** Opening STUDY MATERIAL block **

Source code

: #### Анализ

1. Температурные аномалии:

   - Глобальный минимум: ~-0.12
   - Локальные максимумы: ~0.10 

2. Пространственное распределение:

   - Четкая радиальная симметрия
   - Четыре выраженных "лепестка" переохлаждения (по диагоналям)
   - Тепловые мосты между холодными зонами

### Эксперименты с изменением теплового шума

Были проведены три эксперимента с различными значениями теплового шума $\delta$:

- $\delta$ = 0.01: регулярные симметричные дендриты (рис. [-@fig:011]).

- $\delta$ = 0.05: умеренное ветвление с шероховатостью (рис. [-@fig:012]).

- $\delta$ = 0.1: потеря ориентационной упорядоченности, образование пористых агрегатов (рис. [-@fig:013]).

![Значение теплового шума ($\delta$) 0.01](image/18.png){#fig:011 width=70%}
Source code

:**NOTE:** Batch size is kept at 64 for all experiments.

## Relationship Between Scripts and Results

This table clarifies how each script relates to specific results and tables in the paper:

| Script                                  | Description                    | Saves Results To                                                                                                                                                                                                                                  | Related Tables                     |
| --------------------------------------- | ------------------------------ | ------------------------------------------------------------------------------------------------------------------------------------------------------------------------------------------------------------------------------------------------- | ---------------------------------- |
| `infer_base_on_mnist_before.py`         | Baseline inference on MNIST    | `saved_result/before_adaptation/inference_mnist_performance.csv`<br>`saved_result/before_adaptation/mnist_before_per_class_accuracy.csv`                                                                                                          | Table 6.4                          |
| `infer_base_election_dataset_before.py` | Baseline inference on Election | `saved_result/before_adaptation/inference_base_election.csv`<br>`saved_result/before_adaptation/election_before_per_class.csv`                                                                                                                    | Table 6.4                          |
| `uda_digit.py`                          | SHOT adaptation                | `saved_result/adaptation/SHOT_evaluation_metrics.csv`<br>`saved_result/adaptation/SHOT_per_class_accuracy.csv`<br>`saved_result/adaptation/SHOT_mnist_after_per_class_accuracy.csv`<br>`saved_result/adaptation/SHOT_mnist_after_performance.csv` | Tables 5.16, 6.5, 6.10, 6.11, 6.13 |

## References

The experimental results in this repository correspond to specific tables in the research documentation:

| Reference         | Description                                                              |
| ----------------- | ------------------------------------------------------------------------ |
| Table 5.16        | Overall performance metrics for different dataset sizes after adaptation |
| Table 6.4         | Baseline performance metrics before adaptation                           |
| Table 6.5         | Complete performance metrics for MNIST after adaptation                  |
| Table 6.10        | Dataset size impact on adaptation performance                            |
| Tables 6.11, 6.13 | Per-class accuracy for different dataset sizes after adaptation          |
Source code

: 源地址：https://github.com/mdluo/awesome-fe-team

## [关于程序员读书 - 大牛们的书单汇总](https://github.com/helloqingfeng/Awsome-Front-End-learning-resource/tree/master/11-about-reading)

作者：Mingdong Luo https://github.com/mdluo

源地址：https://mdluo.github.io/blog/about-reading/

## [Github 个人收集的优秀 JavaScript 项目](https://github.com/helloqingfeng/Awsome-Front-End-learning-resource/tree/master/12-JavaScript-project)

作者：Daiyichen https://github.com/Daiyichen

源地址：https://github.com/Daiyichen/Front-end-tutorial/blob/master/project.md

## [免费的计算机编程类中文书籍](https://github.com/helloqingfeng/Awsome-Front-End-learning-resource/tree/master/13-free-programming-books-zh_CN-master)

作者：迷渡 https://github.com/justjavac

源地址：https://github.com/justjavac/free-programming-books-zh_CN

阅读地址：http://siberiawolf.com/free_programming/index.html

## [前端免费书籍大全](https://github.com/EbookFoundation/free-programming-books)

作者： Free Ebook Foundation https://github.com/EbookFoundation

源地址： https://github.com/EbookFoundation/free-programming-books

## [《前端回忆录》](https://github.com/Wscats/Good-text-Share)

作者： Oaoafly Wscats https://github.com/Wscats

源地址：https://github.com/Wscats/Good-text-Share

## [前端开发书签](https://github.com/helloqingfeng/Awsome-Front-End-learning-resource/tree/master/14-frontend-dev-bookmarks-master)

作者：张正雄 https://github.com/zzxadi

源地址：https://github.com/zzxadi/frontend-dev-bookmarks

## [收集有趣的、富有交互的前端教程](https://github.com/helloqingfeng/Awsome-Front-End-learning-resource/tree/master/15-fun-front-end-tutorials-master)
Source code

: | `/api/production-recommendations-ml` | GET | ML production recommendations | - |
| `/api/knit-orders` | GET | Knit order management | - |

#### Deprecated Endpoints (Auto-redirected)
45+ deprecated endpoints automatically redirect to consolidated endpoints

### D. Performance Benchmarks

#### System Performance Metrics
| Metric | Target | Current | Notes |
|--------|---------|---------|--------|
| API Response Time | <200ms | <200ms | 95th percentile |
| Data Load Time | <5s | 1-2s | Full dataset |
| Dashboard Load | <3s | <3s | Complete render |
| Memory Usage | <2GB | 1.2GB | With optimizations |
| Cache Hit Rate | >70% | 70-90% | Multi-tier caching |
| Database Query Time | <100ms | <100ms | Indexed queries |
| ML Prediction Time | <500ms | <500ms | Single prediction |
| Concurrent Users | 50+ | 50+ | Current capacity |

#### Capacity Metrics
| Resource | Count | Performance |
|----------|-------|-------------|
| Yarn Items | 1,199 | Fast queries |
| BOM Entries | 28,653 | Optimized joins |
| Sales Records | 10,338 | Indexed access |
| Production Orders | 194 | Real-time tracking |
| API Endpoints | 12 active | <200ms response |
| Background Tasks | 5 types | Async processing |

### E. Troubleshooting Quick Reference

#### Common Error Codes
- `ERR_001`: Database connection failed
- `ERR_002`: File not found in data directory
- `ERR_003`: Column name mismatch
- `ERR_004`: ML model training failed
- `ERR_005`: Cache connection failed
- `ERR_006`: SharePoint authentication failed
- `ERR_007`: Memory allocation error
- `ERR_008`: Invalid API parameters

** Closing STUDY MATERIAL block **

◆ **EXERCISE DESCRIPTION**: What you should output is every line of the records above, from the first through the line containing "- $\delta$ = 0.01: регулярные", unchanged.

◆ **WRITTEN REPLY**:
Source code

: #### Анализ

1. Температурные аномалии:

   - Глобальный минимум: ~-0.12
   - Локальные максимумы: ~0.10 

2. Пространственное распределение:

   - Четкая радиальная симметрия
   - Четыре выраженных "лепестка" переохлаждения (по диагоналям)
   - Тепловые мосты между холодными зонами

### Эксперименты с изменением теплового шума

Были проведены три эксперимента с различными значениями теплового шума $\delta$:

- $\delta$ = 0.01: регулярные симметричные дендриты (рис. [-@fig:011]).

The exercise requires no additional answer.